Another priority among Democratic lawmakers will be to raise the state’s minimum wage, which is currently at $7.50 an hour and hasn’t seen an increase in eight years. Sen. William Soules, D-Las Cruces, is aiming to up the minimum wage to $8.45 an hour. But Rep. Patricia Roybal Caballero, D-Albuquerque, wants it increased to $15 per hour. That’s the the number often associated with “living wage” advocacy movements across the country.

“Anything lower than that at this point is an insult to the working poor,” Roybal Caballero said in an interview this month. “The poor can’t continue to wait. Creditors don’t wait, landlords don’t wait, inflation doesn’t wait.”

It’s unclear whether Martinez would be willing to sign a minimum wage increase this year. In 2013, she said she supported raising the minimum wage to $7.80. The next year, she supported upping the wage to $8 per hour without an automatic cost-of-living adjustments attached.

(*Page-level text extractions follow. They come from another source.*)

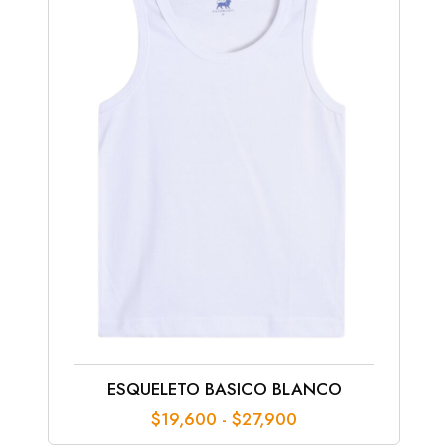
ESQUELETO BASICO BLANCO
Rango
$
19,600
-
$
27,900
de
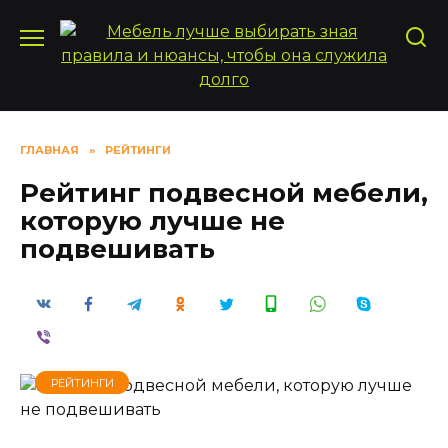
Перейти
к
содержанию
ГЛАВНАЯ
»
РЕЙТИНГИ
Рейтинг подвесной мебели,
которую лучше не
подвешивать
РЕЙТИНГИ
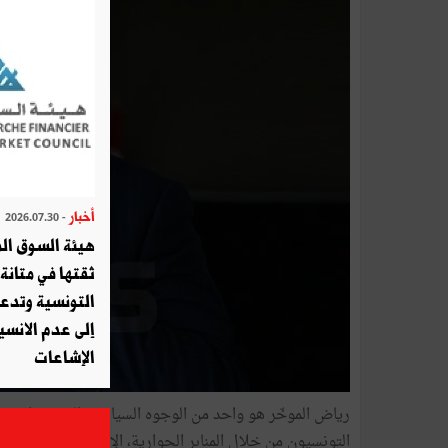
أخبار
- 2026.07.30
هيئة السوق الم
ثقتها في متانة 
التونسية وتدع
إلى عدم الانسيا
الإشاعات
التونسيون من خلال المنابر الحوارية، الإذاعية والتلفزية، 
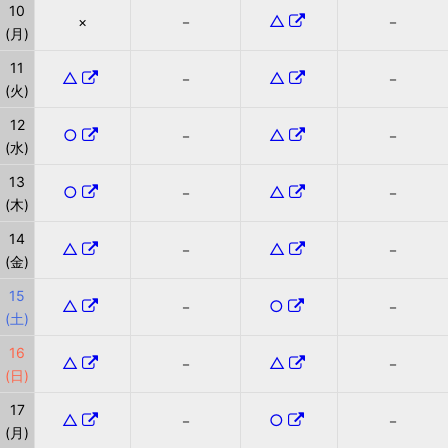
10
△
×
－
－
(月)
11
△
△
－
－
(火)
12
○
△
－
－
(水)
13
○
△
－
－
(木)
14
△
△
－
－
(金)
15
△
○
－
－
(土)
16
△
△
－
－
(日)
17
△
○
－
－
(月)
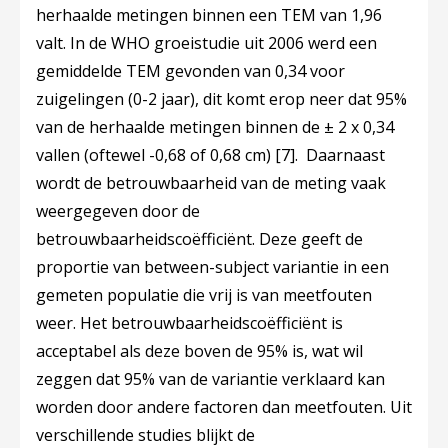
herhaalde metingen binnen een TEM van 1,96
valt. In de WHO groeistudie uit 2006 werd een
gemiddelde TEM gevonden van 0,34 voor
zuigelingen (0-2 jaar), dit komt erop neer dat 95%
van de herhaalde metingen binnen de ± 2 x 0,34
vallen (oftewel -0,68 of 0,68 cm)
[7]
. Daarnaast
wordt de betrouwbaarheid van de meting vaak
weergegeven door de
betrouwbaarheidscoëfficiënt. Deze geeft de
proportie van between-subject variantie in een
gemeten populatie die vrij is van meetfouten
weer. Het betrouwbaarheidscoëfficiënt is
acceptabel als deze boven de 95% is, wat wil
zeggen dat 95% van de variantie verklaard kan
worden door andere factoren dan meetfouten. Uit
verschillende studies blijkt de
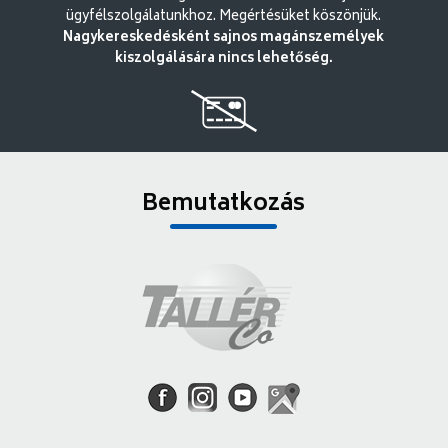
ügyfélszolgálatunkhoz. Megértésüket köszönjük.
Nagykereskedésként sajnos magánszemélyek
kiszolgálására nincs lehetőség.
Bemutatkozás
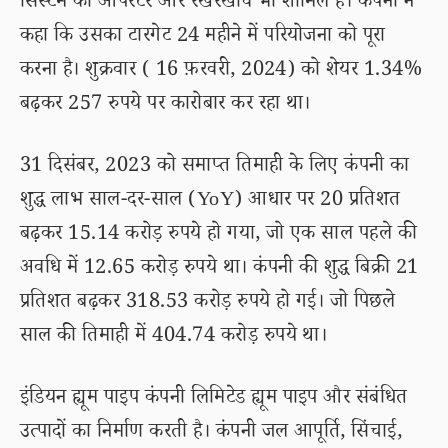
सिस्टम का ऑपरेटर और रखरखाव भी शामिल है। कंपनी ने
कहा कि उसका टारगेट 24 महीने में परियोजना को पूरा
करना है। शुक्रवार ( 16 फ़रवरी, 2024) को शेयर 1.34%
बढ़कर 257 रुपये पर कारोबार कर रहा था।
31 दिसंबर, 2023 को समाप्त तिमाही के लिए कंपनी का
शुद्ध लाभ साल-दर-साल (YoY) आधार पर 20 प्रतिशत
बढ़कर 15.14 करोड़ रुपये हो गया, जो एक साल पहले की
अवधि में 12.65 करोड़ रुपये था। कंपनी की शुद्ध बिक्री 21
प्रतिशत बढ़कर 318.53 करोड़ रुपये हो गई। जो पिछले
साल की तिमाही में 404.74 करोड़ रुपये था।
इंडियन ह्यूम पाइप कंपनी लिमिटेड ह्यूम पाइप और संबंधित
उत्पादों का निर्माण करती है। कंपनी जल आपूर्ति, सिंचाई,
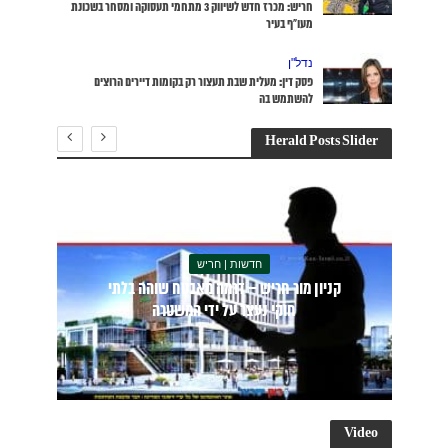
מי תעסוקה ומסחר בשכונת
ם הרוצים
חדשות
חריש
נדל"ן
עובדים |
חדשות
תעסוקה |
כוח אדם
בלתי
חריש: מכרז חדש לשיווק 3 מתחמי תעסוקה
ומסחר בשכונת מעו”ף בעיר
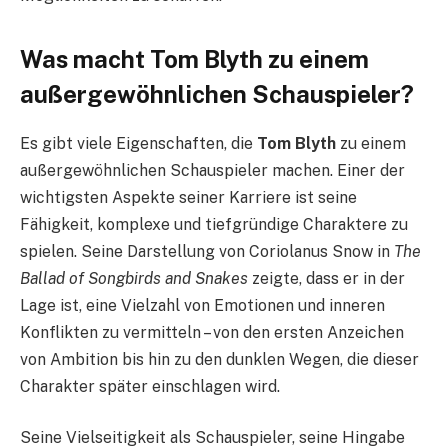
Was macht Tom Blyth zu einem
außergewöhnlichen Schauspieler?
Es gibt viele Eigenschaften, die
Tom Blyth
zu einem
außergewöhnlichen Schauspieler machen. Einer der
wichtigsten Aspekte seiner Karriere ist seine
Fähigkeit, komplexe und tiefgründige Charaktere zu
spielen. Seine Darstellung von Coriolanus Snow in
The
Ballad of Songbirds and Snakes
zeigte, dass er in der
Lage ist, eine Vielzahl von Emotionen und inneren
Konflikten zu vermitteln – von den ersten Anzeichen
von Ambition bis hin zu den dunklen Wegen, die dieser
Charakter später einschlagen wird.
Seine Vielseitigkeit als Schauspieler, seine Hingabe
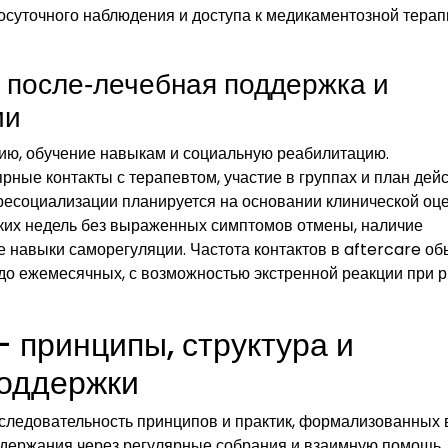
суточного наблюдения и доступа к медикаментозной терап
, после‑лечебная поддержка и
ии
пию, обучение навыкам и социальную реабилитацию.
ные контакты с терапевтом, участие в группах и план дей
 ресоциализации планируется на основании клинической оц
льких недель без выраженных симптомов отмены, наличие
авыки саморегуляции. Частота контактов в aftercare об
до ежемесячных, с возможностью экстренной реакции при р
 принципы, структура и
поддержки
следовательность принципов и практик, формализованных в
здержания через регулярные собрания и взаимную помощь.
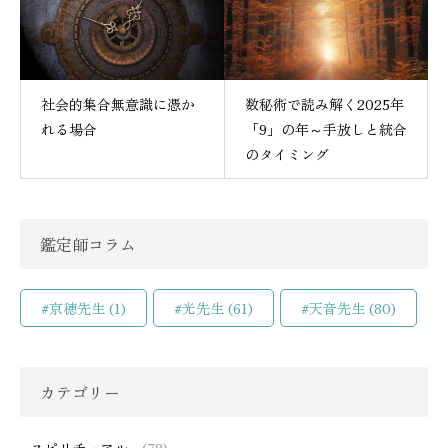
社会的集合無意識に憑か
数秘術で読み解く2025年
れる場合
「9」の年～手放しと統合
のタイミング
鑑定師コラム
#京穂先生
(1)
#光先生
(61)
#天音先生
(80)
カテゴリー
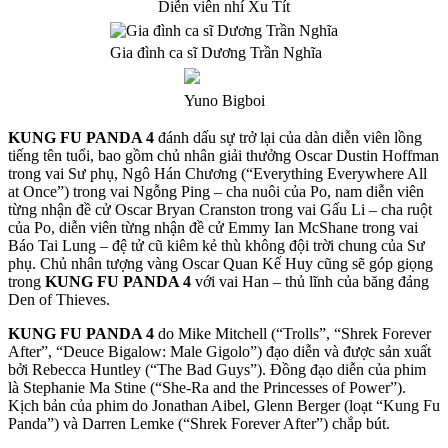
Diễn viên nhí Xu Tít
Gia đình ca sĩ Dương Trần Nghĩa
Yuno Bigboi
KUNG FU PANDA 4
đánh dấu sự trở lại của dàn diễn viên lồng
tiếng tên tuổi, bao gồm chủ nhân giải thưởng Oscar Dustin Hoffman
trong vai Sư phụ, Ngô Hán Chương (“Everything Everywhere All
at Once”) trong vai Ngỗng Ping – cha nuôi của Po, nam diễn viên
từng nhận đề cử Oscar Bryan Cranston trong vai Gấu Li – cha ruột
của Po, diễn viên từng nhận đề cử Emmy Ian McShane trong vai
Báo Tai Lung – đệ tử cũ kiêm kẻ thù không đội trời chung của Sư
phụ. Chủ nhân tượng vàng Oscar Quan Kế Huy cũng sẽ góp giọng
trong
KUNG FU PANDA 4
với vai Han – thủ lĩnh của băng đảng
Den of Thieves.
KUNG FU PANDA 4
do Mike Mitchell (“Trolls”, “Shrek Forever
After”, “Deuce Bigalow: Male Gigolo”) đạo diễn và được sản xuất
bởi Rebecca Huntley (“The Bad Guys”). Đồng đạo diễn của phim
là Stephanie Ma Stine (“She-Ra and the Princesses of Power”).
Kịch bản của phim do Jonathan Aibel, Glenn Berger (loạt “Kung Fu
Panda”) và Darren Lemke (“Shrek Forever After”) chắp bút.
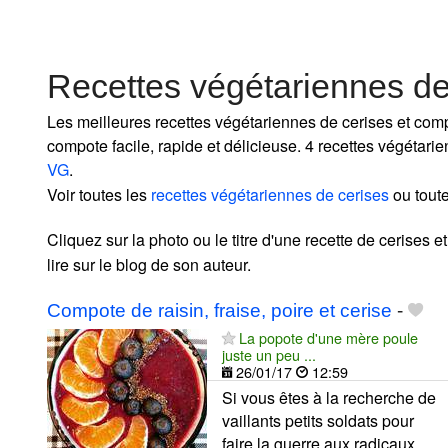
Recettes végétariennes d
Les meilleures recettes végétariennes de cerises et comp
compote facile, rapide et délicieuse. 4 recettes végétar
VG
.
Voir toutes les
recettes végétariennes de cerises
ou tout
Cliquez sur la photo ou le titre d'une recette de cerises 
lire sur le blog de son auteur.
Compote de raisin, fraise, poire et cerise
-
La popote d'une mère poule
juste un peu ...
26/01/17
12:59
Si vous êtes à la recherche de
vaillants petits soldats pour
faire la guerre aux radicaux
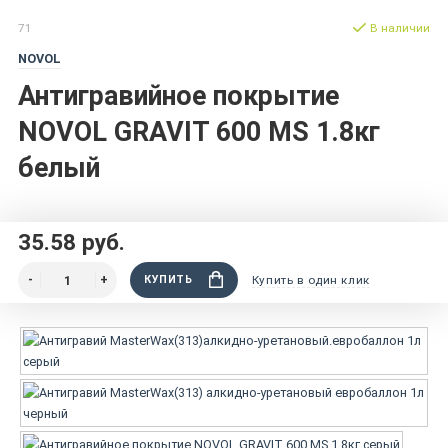
71
В наличии
NOVOL
Антигравийное покрытие
NOVOL GRAVIT 600 MS 1.8кг
белый
35.58 руб.
КУПИТЬ
Купить в один клик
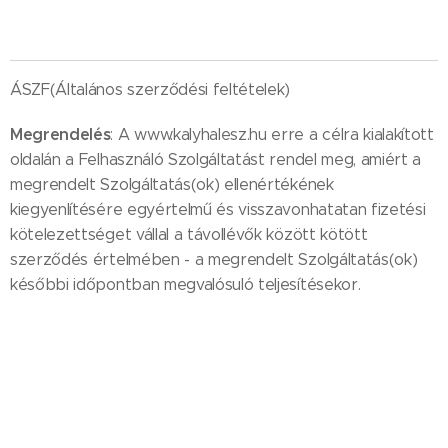
ÁSZF(Általános szerződési feltételek)
Megrendelés
: A www.kalyhalesz.hu erre a célra kialakított
oldalán a Felhasználó Szolgáltatást rendel meg, amiért a
megrendelt Szolgáltatás(ok) ellenértékének
kiegyenlítésére egyértelmű és visszavonhatatan fizetési
kötelezettséget vállal a távollévők között kötött
szerződés értelmében - a megrendelt Szolgáltatás(ok)
későbbi időpontban megvalósuló teljesítésekor.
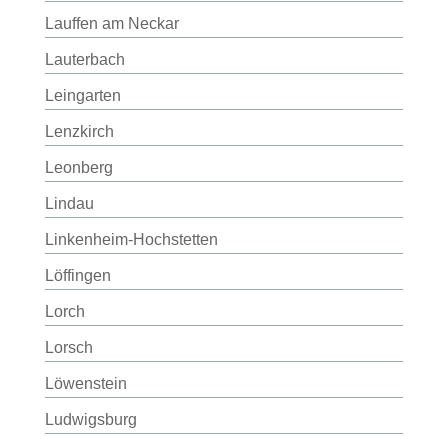
Lauffen am Neckar
Lauterbach
Leingarten
Lenzkirch
Leonberg
Lindau
Linkenheim-Hochstetten
Löffingen
Lorch
Lorsch
Löwenstein
Ludwigsburg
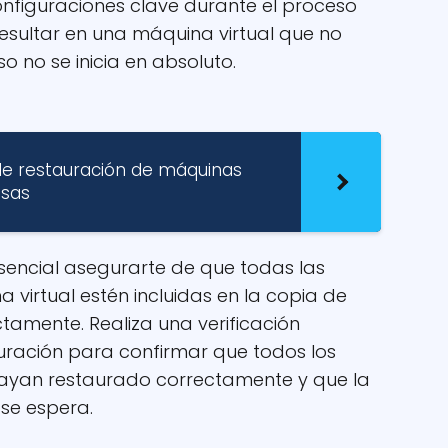
nfiguraciones clave durante el proceso
resultar en una máquina virtual que no
o no se inicia en absoluto.
de restauración de máquinas
esas
esencial asegurarte de que todas las
 virtual estén incluidas en la copia de
tamente. Realiza una verificación
uración para confirmar que todos los
hayan restaurado correctamente y que la
se espera.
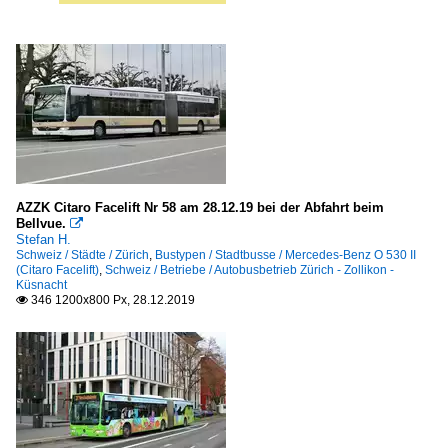
AZZK Citaro Facelift Nr 58 am 28.12.19 bei der Abfahrt beim
Bellvue.

Stefan H.
Schweiz / Städte / Zürich
,
Bustypen / Stadtbusse / Mercedes-Benz O 530 II
(Citaro Facelift)
,
Schweiz / Betriebe / Autobusbetrieb Zürich - Zollikon -
Küsnacht
346 1200x800 Px, 28.12.2019

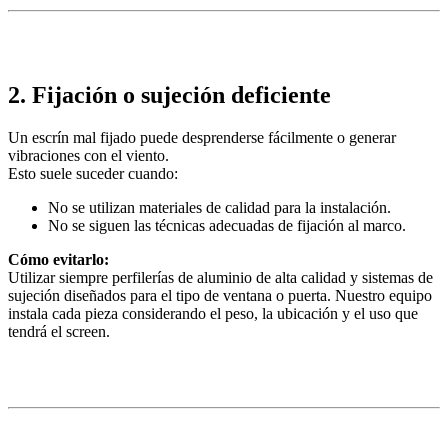
2. Fijación o sujeción deficiente
Un escrín mal fijado puede desprenderse fácilmente o generar
vibraciones con el viento.
Esto suele suceder cuando:
No se utilizan materiales de calidad para la instalación.
No se siguen las técnicas adecuadas de fijación al marco.
Cómo evitarlo:
Utilizar siempre perfilerías de aluminio de alta calidad y sistemas de
sujeción diseñados para el tipo de ventana o puerta. Nuestro equipo
instala cada pieza considerando el peso, la ubicación y el uso que
tendrá el screen.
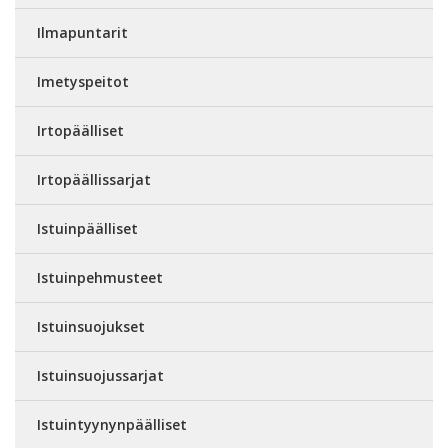
Ilmapuntarit
Imetyspeitot
Irtopäälliset
Irtopäällissarjat
Istuinpäälliset
Istuinpehmusteet
Istuinsuojukset
Istuinsuojussarjat
Istuintyynynpäälliset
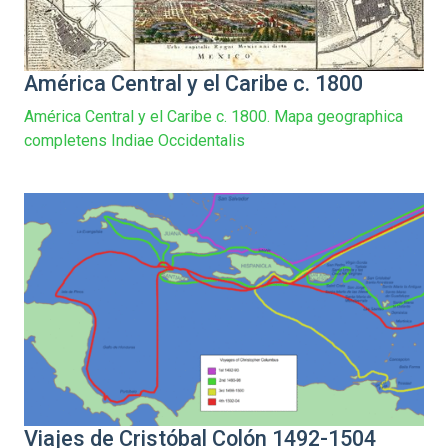
América Central y el Caribe c. 1800
América Central y el Caribe c. 1800. Mapa geographica
completens Indiae Occidentalis
Viajes de Cristóbal Colón 1492-1504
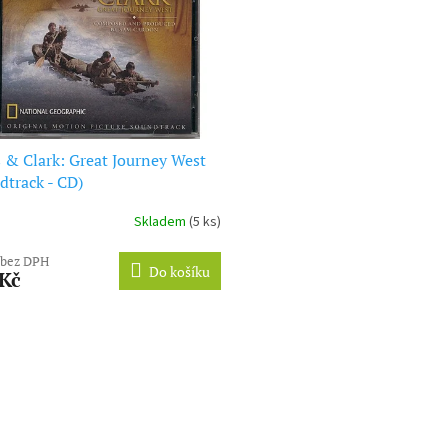
 & Clark: Great Journey West
dtrack - CD)
Skladem
(5 ks)
 bez DPH
Do košíku
 Kč
O
v
l
á
d
a
c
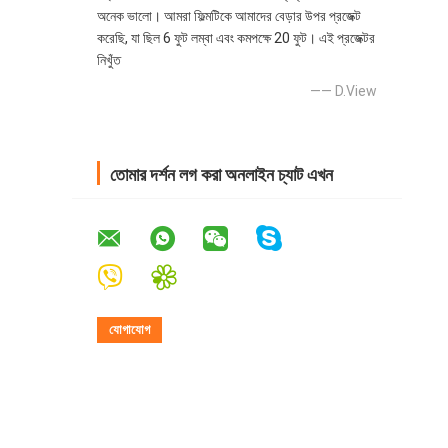
অনেক ভালো। আমরা ফিল্মটিকে আমাদের বেড়ার উপর প্রজেক্ট
করেছি, যা ছিল 6 ফুট লম্বা এবং কমপক্ষে 20 ফুট। এই প্রজেক্টর
নিখুঁত
—— D.View
তোমার দর্শন লগ করা অনলাইন চ্যাট এখন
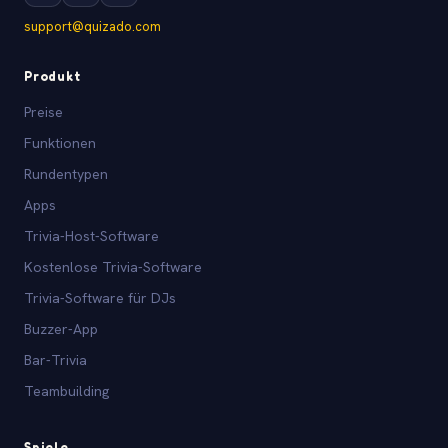
support@quizado.com
Produkt
Preise
Funktionen
Rundentypen
Apps
Trivia-Host-Software
Kostenlose Trivia-Software
Trivia-Software für DJs
Buzzer-App
Bar-Trivia
Teambuilding
Spiele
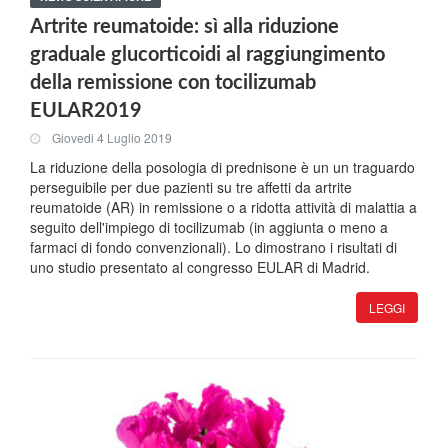
Artrite reumatoide: sì alla riduzione
graduale glucorticoidi al raggiungimento
della remissione con tocilizumab
EULAR2019
Giovedi 4 Luglio 2019
La riduzione della posologia di prednisone è un un traguardo
perseguibile per due pazienti su tre affetti da artrite
reumatoide (AR) in remissione o a ridotta attività di malattia a
seguito dell'impiego di tocilizumab (in aggiunta o meno a
farmaci di fondo convenzionali). Lo dimostrano i risultati di
uno studio presentato al congresso EULAR di Madrid.
LEGGI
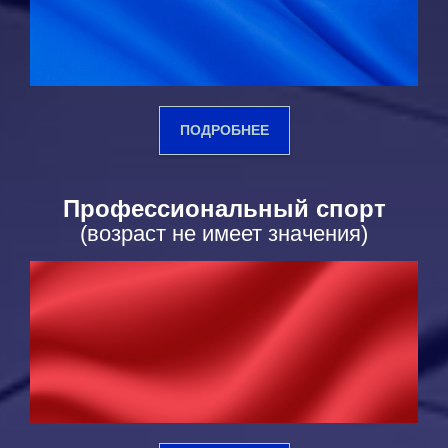
ПОДРОБНЕЕ
Профессиональный спорт
(возраст не имеет значения)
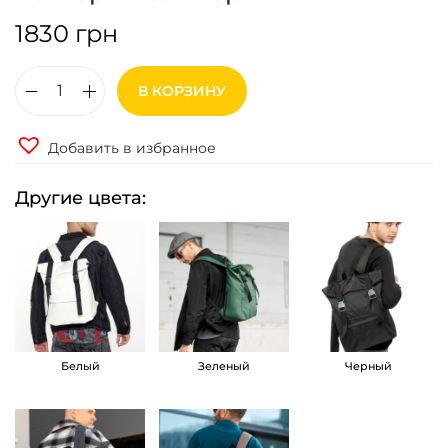
1830
грн
В КОРЗИНУ
К
о
Добавить в избранное
л
и
Другие цвета:
ч
е
с
т
в
о
Белый
Зеленый
Черный
т
о
в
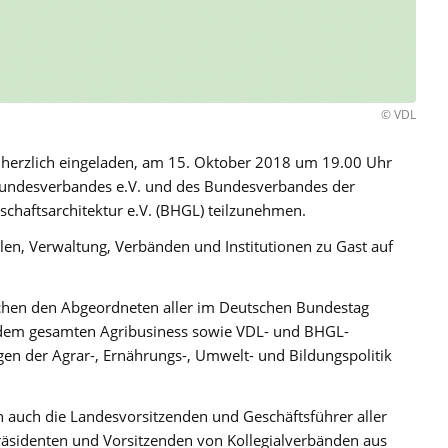
© VDL
 herzlich eingeladen, am 15. Oktober 2018 um 19.00 Uhr
ndesverbandes e.V. und des Bundesverbandes der
haftsarchitektur e.V. (BHGL) teilzunehmen.
ulen, Verwaltung, Verbänden und Institutionen zu Gast auf
chen den Abgeordneten aller im Deutschen Bundestag
s dem gesamten Agribusiness sowie VDL- und BHGL-
gen der Agrar-, Ernährungs-, Umwelt- und Bildungspolitik
 auch die Landesvorsitzenden und Geschäftsführer aller
sidenten und Vorsitzenden von Kollegialverbänden aus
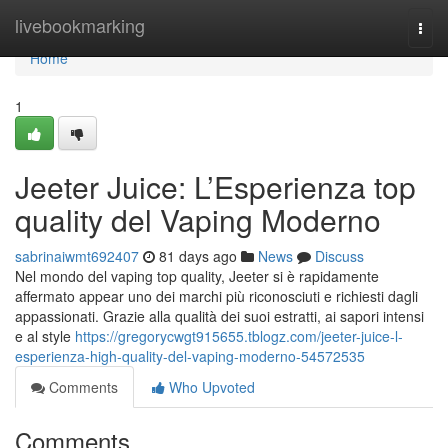
Home
livebookmarking
Togg
navi
Home
1
Jeeter Juice: L’Esperienza top
quality del Vaping Moderno
sabrinaiwmt692407
81 days ago
News
Discuss
Nel mondo del vaping top quality, Jeeter si è rapidamente
affermato appear uno dei marchi più riconosciuti e richiesti dagli
appassionati. Grazie alla qualità dei suoi estratti, ai sapori intensi
e al style
https://gregorycwgt915655.tblogz.com/jeeter-juice-l-
esperienza-high-quality-del-vaping-moderno-54572535
Comments
Who Upvoted
Comments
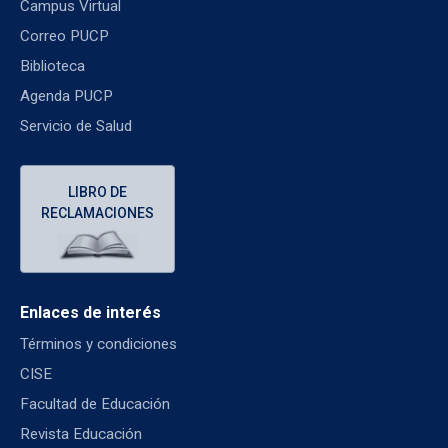
Campus Virtual
Correo PUCP
Biblioteca
Agenda PUCP
Servicio de Salud
LIBRO DE
RECLAMACIONES
Enlaces de interés
Términos y condiciones
CISE
Facultad de Educación
Revista Educación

The state’s public records law could also see changes this year, with a powerful senator looking at exempting job applications for public positions from the state Inspection of Public Records Act. Senate President Pro Tem Mary Kay Papen, D-Las Cruces, said in an interview that “people should be able to apply for a job without having their name on the front page of the newspaper if they’re not a finalist.”

Papen’s bill is drawing opposition from government transparency advocacy groups like the New Mexico Foundation for Open Government and the Rio Grande Chapter of the Society of Professional Journalists.

“Enacting this type of legislation would create an environment ripe for cronyism which has never served the citizens of this state well,” Peter St. Cyr, the group’s executive director, said in an interview.